As David Harvey says, “Capitalism never solves its crisis problems. It moves them around geographically.” When neoliberal policies in the United States and Britain squashed labor power in the 70’s and 80’s, freed up finance capital, and opened up labor markets all over the world, these issues that seemed so immediate and real to Chaplin were pushed out of our view. And those policies are the same ones that encourage brutal working conditions in countries with less strict labor laws to produce cheap consumer goods for the American middle class; and it’s these policies that underlie the Chinese government’s agenda to push 250 million farmers off their land and into cities, a rapid urbanization process that will bolster the country’s consumer economy, while creating an enormous but fragile — and easily exploitable — working class. In light of all this, “Modern Times” ceases to be a relic of a distant era, and it becomes clear that a critique of capitalism is as important today as it was in 1936. Chaplin’s genius here is on full display; nearly 80 years after it’s release, “Modern Times” is still living up to its name.

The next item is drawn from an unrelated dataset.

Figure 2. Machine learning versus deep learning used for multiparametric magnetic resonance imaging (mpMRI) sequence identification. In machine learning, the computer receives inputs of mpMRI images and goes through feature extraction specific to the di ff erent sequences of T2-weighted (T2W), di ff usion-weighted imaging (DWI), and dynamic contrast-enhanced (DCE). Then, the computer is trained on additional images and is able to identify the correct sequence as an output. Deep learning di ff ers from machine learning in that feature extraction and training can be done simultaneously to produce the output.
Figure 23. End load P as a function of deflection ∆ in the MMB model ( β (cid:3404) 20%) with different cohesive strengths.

//Philip Conklin is a co-founder of The Periphery.


Footnotes:
[1] Jonathan Rosenbaum, Goodbye Cinema, Hello Cinephilia, p. 90
[2] Though I’m not sure if factory workers at this time were actually forced to clock in and out to use the bathroom, a quick Internet search reveals that oversight of bathroom breaks is still an issue today.

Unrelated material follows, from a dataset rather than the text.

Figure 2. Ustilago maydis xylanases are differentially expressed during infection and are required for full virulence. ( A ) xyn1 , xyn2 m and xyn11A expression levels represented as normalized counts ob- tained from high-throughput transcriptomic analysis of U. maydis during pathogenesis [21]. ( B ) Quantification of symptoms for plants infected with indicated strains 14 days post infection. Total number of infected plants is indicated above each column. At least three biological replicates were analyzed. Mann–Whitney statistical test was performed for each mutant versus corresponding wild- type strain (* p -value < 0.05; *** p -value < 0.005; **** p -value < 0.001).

[3] However, in the film, prison, at its best, is a kind of idyll in capitalist society. You don’t have to work, or worry about not having work, you get three square meals a day, and labor unrest is securely on the outside. So although the regimentation of time and behavior is increased, in a way it’s better to be incarcerated. If someone is going to tell you what to do at all hours of the day, they may as well feed, clothe, and house you too.
[4] Marx writes: “The motion of the whole factory proceeds not from the worker but from the machinery,” and because of this, “the working personnel can continually be replaced without any interruption in the labour process."
[5] Rosenbaum, 88
[6] For reference, the infamous Triangle Factory fire, an industrial disaster in New York City in 1911, killed 146 garment workers.